This directory contains the complete code and assembled score matrices used in the experiments for Submodular Benchmark Selection (Smola, 2026).
release/
├── code/ # Python modules and experiment scripts (see code/README.md)
├── data/ # Score matrices and per-leaderboard sources (see data/README.md)
├── figures/ # Output: PDF figures (created on first run)
└── logs/ # Output: JSON/NPZ logs (created on first run)
The release is self-contained. From this directory:
# 1. (optional) regenerate per-dataset covariance estimates from the matrices
python code/estimate_covariance.py
# 2. main greedy CV experiments — Figures 2, 3, 4 (~30 min, dominated by Merged EM)
python code/eval_greedy_all.py
# 3. entropy vs. mutual information — Figures 5, 6, 7
python code/eval_entropy_vs_mi.py
# 4. eigenvalue spectrum — Figure 1
python code/plot_eigenspectrum.py
# 5. selection-order plots — Figures 9, 10, 11 (depends on 2)
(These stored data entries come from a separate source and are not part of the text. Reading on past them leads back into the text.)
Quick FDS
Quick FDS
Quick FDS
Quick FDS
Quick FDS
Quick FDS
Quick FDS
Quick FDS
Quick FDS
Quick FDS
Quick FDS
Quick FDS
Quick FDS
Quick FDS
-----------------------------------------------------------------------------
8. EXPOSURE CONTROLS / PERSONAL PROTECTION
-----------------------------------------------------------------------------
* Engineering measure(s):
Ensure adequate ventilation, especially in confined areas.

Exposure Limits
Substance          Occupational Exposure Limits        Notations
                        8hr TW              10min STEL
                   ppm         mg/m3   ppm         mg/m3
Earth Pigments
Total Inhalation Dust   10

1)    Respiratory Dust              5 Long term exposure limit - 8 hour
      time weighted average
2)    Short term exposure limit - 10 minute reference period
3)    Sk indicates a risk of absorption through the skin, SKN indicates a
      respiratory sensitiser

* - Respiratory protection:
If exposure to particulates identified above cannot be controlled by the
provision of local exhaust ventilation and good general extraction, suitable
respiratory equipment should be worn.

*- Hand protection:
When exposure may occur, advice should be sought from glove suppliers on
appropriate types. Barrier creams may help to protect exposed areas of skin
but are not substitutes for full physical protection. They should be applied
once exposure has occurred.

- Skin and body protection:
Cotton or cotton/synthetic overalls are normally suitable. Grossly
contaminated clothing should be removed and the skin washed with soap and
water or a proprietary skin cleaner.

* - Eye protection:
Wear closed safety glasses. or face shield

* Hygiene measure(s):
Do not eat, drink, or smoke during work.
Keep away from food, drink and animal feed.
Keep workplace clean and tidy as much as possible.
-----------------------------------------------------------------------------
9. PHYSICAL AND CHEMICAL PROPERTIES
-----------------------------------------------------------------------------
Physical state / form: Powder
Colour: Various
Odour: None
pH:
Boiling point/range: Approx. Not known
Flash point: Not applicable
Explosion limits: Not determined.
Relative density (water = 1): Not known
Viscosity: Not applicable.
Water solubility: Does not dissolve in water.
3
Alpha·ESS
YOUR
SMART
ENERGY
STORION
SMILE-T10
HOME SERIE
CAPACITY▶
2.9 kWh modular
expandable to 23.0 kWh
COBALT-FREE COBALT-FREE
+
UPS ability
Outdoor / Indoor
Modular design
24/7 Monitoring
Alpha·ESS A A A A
python code/plot_selection_order.py
python code/plot_mi_selection_all.py
# 6. normality diagnostics — Figure 12
python code/run_normality.py
# 7. appendix experiments
python code/eval_benchpress.py # Figures 13, 14
python code/eval_tabimpute.py # Figure 15 (requires GPU + tabimpute pkg)
python code/eval_logit.py # Figures 16-18All scripts are invoked from the release root and resolve paths through
code/path_config.py, so they also work when invoked from another directory.
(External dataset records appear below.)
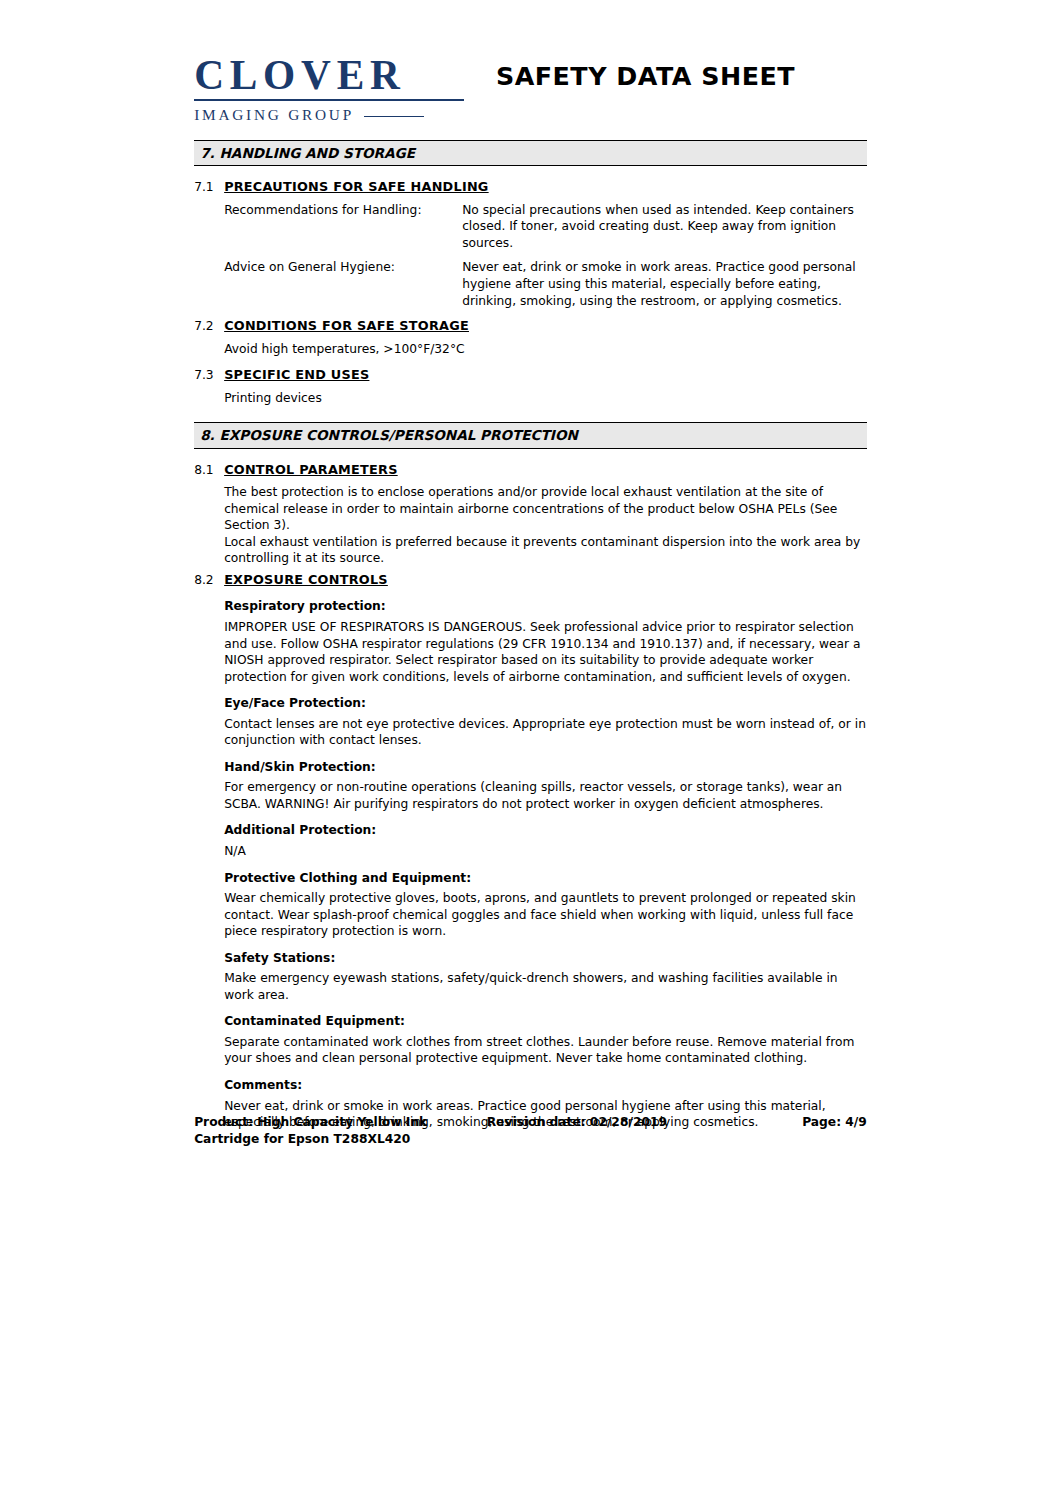CLOVER
IMAGING GROUP
SAFETY DATA SHEET
7. HANDLING AND STORAGE
7.1
PRECAUTIONS FOR SAFE HANDLING
Recommendations for Handling:
No special precautions when used as intended. Keep containers closed. If toner, avoid creating dust. Keep away from ignition sources.
Advice on General Hygiene:
Never eat, drink or smoke in work areas. Practice good personal hygiene after using this material, especially before eating, drinking, smoking, using the restroom, or applying cosmetics.
7.2
CONDITIONS FOR SAFE STORAGE
Avoid high temperatures, >100°F/32°C
7.3
SPECIFIC END USES
Printing devices
8. EXPOSURE CONTROLS/PERSONAL PROTECTION
8.1
CONTROL PARAMETERS
The best protection is to enclose operations and/or provide local exhaust ventilation at the site of chemical release in order to maintain airborne concentrations of the product below OSHA PELs (See Section 3).
Local exhaust ventilation is preferred because it prevents contaminant dispersion into the work area by controlling it at its source.
8.2
EXPOSURE CONTROLS
Respiratory protection:
IMPROPER USE OF RESPIRATORS IS DANGEROUS. Seek professional advice prior to respirator selection and use. Follow OSHA respirator regulations (29 CFR 1910.134 and 1910.137) and, if necessary, wear a NIOSH approved respirator. Select respirator based on its suitability to provide adequate worker protection for given work conditions, levels of airborne contamination, and sufficient levels of oxygen.
Eye/Face Protection:
Contact lenses are not eye protective devices. Appropriate eye protection must be worn instead of, or in conjunction with contact lenses.
Hand/Skin Protection:
For emergency or non-routine operations (cleaning spills, reactor vessels, or storage tanks), wear an SCBA. WARNING! Air purifying respirators do not protect worker in oxygen deficient atmospheres.
Additional Protection:
N/A
Protective Clothing and Equipment:
Wear chemically protective gloves, boots, aprons, and gauntlets to prevent prolonged or repeated skin contact. Wear splash-proof chemical goggles and face shield when working with liquid, unless full face piece respiratory protection is worn.
Safety Stations:
Make emergency eyewash stations, safety/quick-drench showers, and washing facilities available in work area.
Contaminated Equipment:
Separate contaminated work clothes from street clothes. Launder before reuse. Remove material from your shoes and clean personal protective equipment. Never take home contaminated clothing.
Comments:
Never eat, drink or smoke in work areas. Practice good personal hygiene after using this material, especially before eating, drinking, smoking, using the restroom, or applying cosmetics.
Product: High Capacity Yellow Ink Cartridge for Epson T288XL420
Revision date: 02/28/2019
Page: 4/9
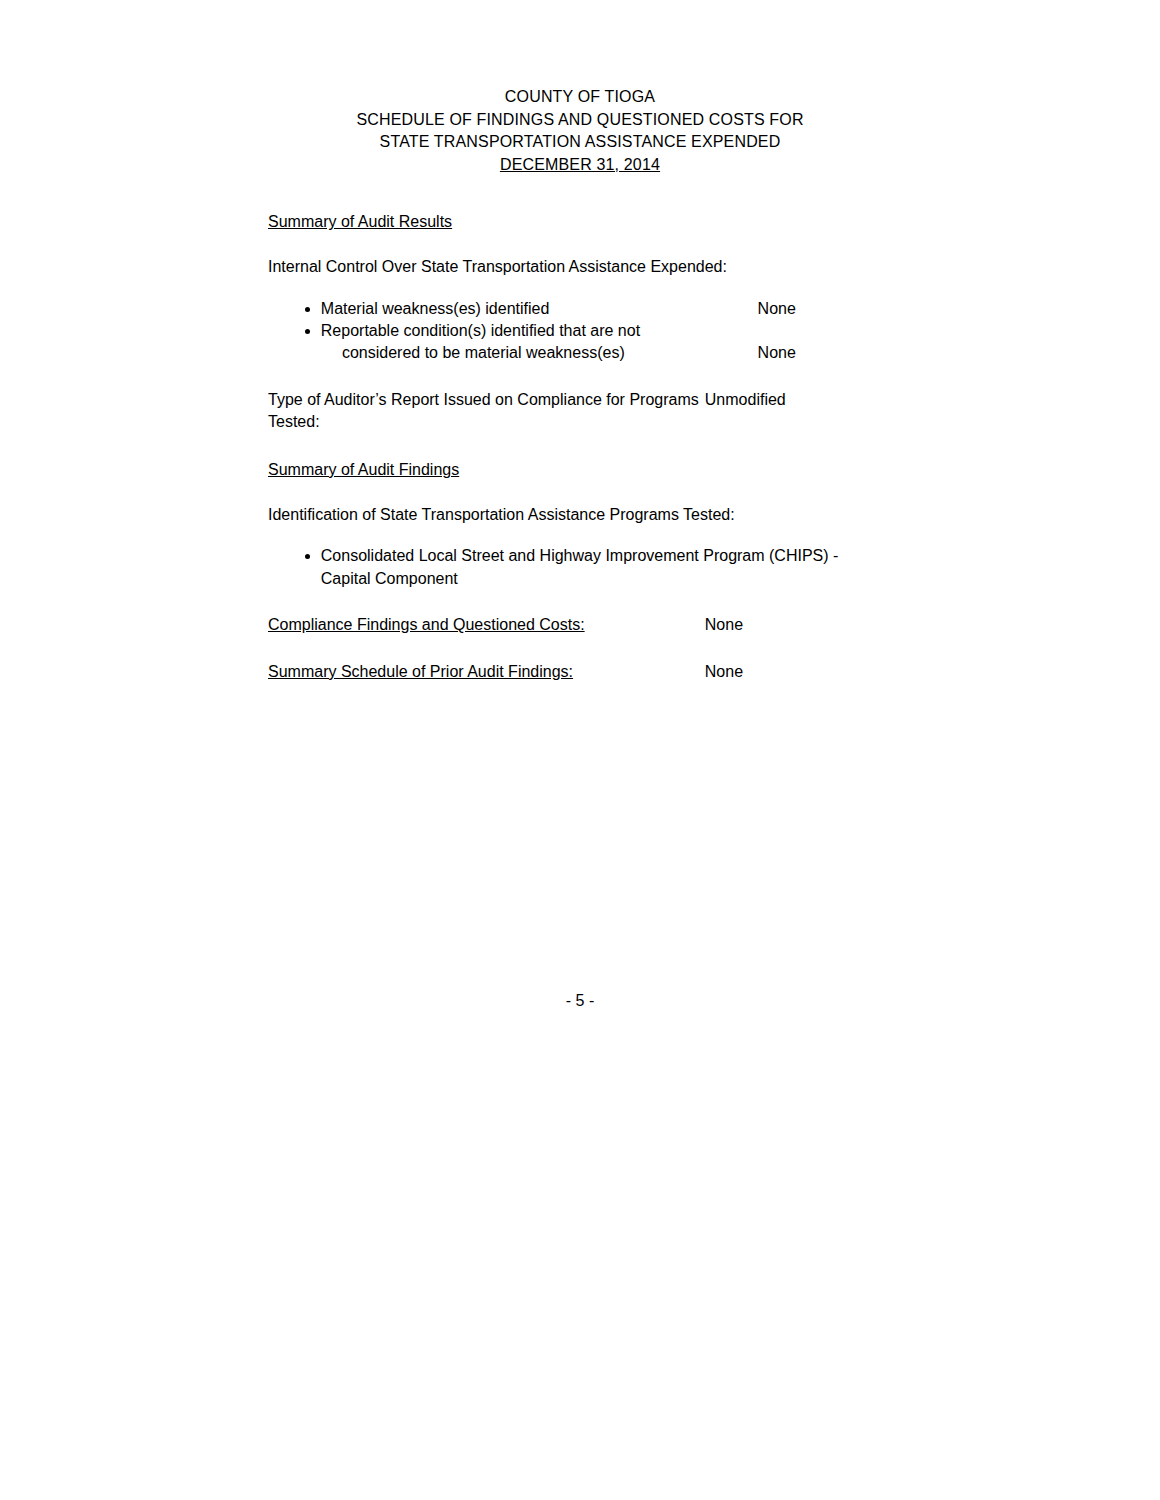COUNTY OF TIOGA
SCHEDULE OF FINDINGS AND QUESTIONED COSTS FOR
STATE TRANSPORTATION ASSISTANCE EXPENDED
DECEMBER 31, 2014
Summary of Audit Results
Internal Control Over State Transportation Assistance Expended:
Material weakness(es) identified None
Reportable condition(s) identified that are not
considered to be material weakness(es) None
Type of Auditor’s Report Issued on Compliance for Programs Tested: Unmodified
Summary of Audit Findings
Identification of State Transportation Assistance Programs Tested:
Consolidated Local Street and Highway Improvement Program (CHIPS) - Capital Component
Compliance Findings and Questioned Costs: None
Summary Schedule of Prior Audit Findings: None
- 5 -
Set BENCHSELECT_DATA_DIR or BENCHSELECT_EXPERIMENT_ROOT to redirect inputs
or outputs for scratch runs.
- Python ≥ 3.9
numpy,scipy,pandas,matplotlibtabimpute(only foreval_tabimpute.py; requires CUDA)- Tests:
pytest
Three primary score matrices and a fourth from BenchPress live in data/:
| Matrix | Shape | % observed | Source |
|---|---|---|---|
| MMLU | 5452 × 57 | 100.0 | per-subject MMLU leaderboard |
| MTEB | 263 × 56 | 77.3 | MTEB embedding leaderboard |
| Merged | 118 × 114 | 31.1 | 9 leaderboards, canonicalized models |
| BenchPress | 83 × 49 | 33.8 | BenchPress release matrix |
See data/README.md for the file format and per-leaderboard sources.
# regenerate every figure shown in the paper (~1 hour total on CPU)
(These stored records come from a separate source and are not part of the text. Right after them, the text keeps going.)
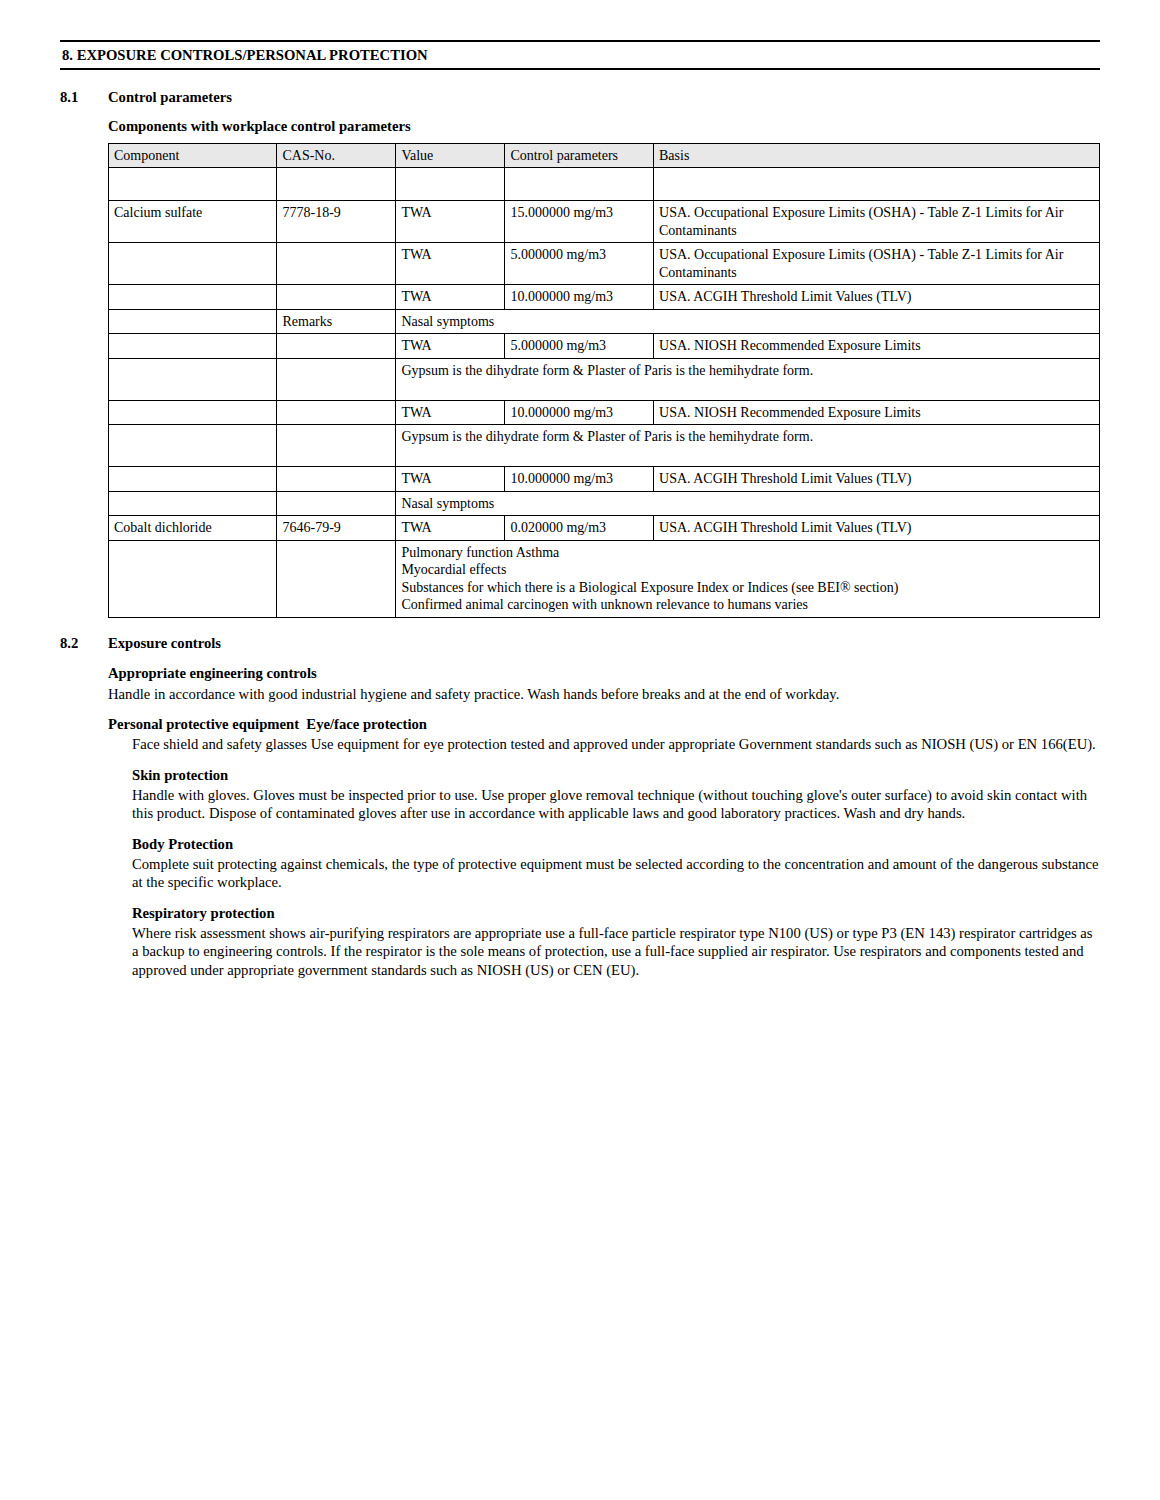8. EXPOSURE CONTROLS/PERSONAL PROTECTION
8.1 Control parameters
Components with workplace control parameters
| Component | CAS-No. | Value | Control parameters | Basis |
| --- | --- | --- | --- | --- |
| Calcium sulfate | 7778-18-9 | TWA | 15.000000 mg/m3 | USA. Occupational Exposure Limits (OSHA) - Table Z-1 Limits for Air Contaminants |
| | | TWA | 5.000000 mg/m3 | USA. Occupational Exposure Limits (OSHA) - Table Z-1 Limits for Air Contaminants |
| | | TWA | 10.000000 mg/m3 | USA. ACGIH Threshold Limit Values (TLV) |
| | Remarks | Nasal symptoms |
| | | TWA | 5.000000 mg/m3 | USA. NIOSH Recommended Exposure Limits |
| | | Gypsum is the dihydrate form & Plaster of Paris is the hemihydrate form. |
| | | TWA | 10.000000 mg/m3 | USA. NIOSH Recommended Exposure Limits |
| | | Gypsum is the dihydrate form & Plaster of Paris is the hemihydrate form. |
| | | TWA | 10.000000 mg/m3 | USA. ACGIH Threshold Limit Values (TLV) |
| | | Nasal symptoms |
| Cobalt dichloride | 7646-79-9 | TWA | 0.020000 mg/m3 | USA. ACGIH Threshold Limit Values (TLV) |
| | | Pulmonary function Asthma Myocardial effects Substances for which there is a Biological Exposure Index or Indices (see BEI® section) Confirmed animal carcinogen with unknown relevance to humans varies |
8.2 Exposure controls
Appropriate engineering controls
Handle in accordance with good industrial hygiene and safety practice. Wash hands before breaks and at the end of workday.
Personal protective equipment Eye/face protection
Face shield and safety glasses Use equipment for eye protection tested and approved under appropriate Government standards such as NIOSH (US) or EN 166(EU).
Skin protection
Handle with gloves. Gloves must be inspected prior to use. Use proper glove removal technique (without touching glove's outer surface) to avoid skin contact with this product. Dispose of contaminated gloves after use in accordance with applicable laws and good laboratory practices. Wash and dry hands.
Body Protection
Complete suit protecting against chemicals, the type of protective equipment must be selected according to the concentration and amount of the dangerous substance at the specific workplace.
Respiratory protection
Where risk assessment shows air-purifying respirators are appropriate use a full-face particle respirator type N100 (US) or type P3 (EN 143) respirator cartridges as a backup to engineering controls. If the respirator is the sole means of protection, use a full-face supplied air respirator. Use respirators and components tested and approved under appropriate government standards such as NIOSH (US) or CEN (EU).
python code/plot_eigenspectrum.py
python code/eval_greedy_all.py
python code/eval_entropy_vs_mi.py
python code/plot_selection_order.py
python code/plot_mi_selection_all.py
python code/run_normality.py
python code/eval_benchpress.py
python code/eval_logit.py
# TabImpute takes about 2.5--3h on a 12 GB GPU
python code/eval_tabimpute.pyOutputs land in figures/ (and figures_logit/ for the logit experiments).
Released under Apache 2.0. Underlying benchmark data inherits the licenses of
the source leaderboards — see data/README.md for citations.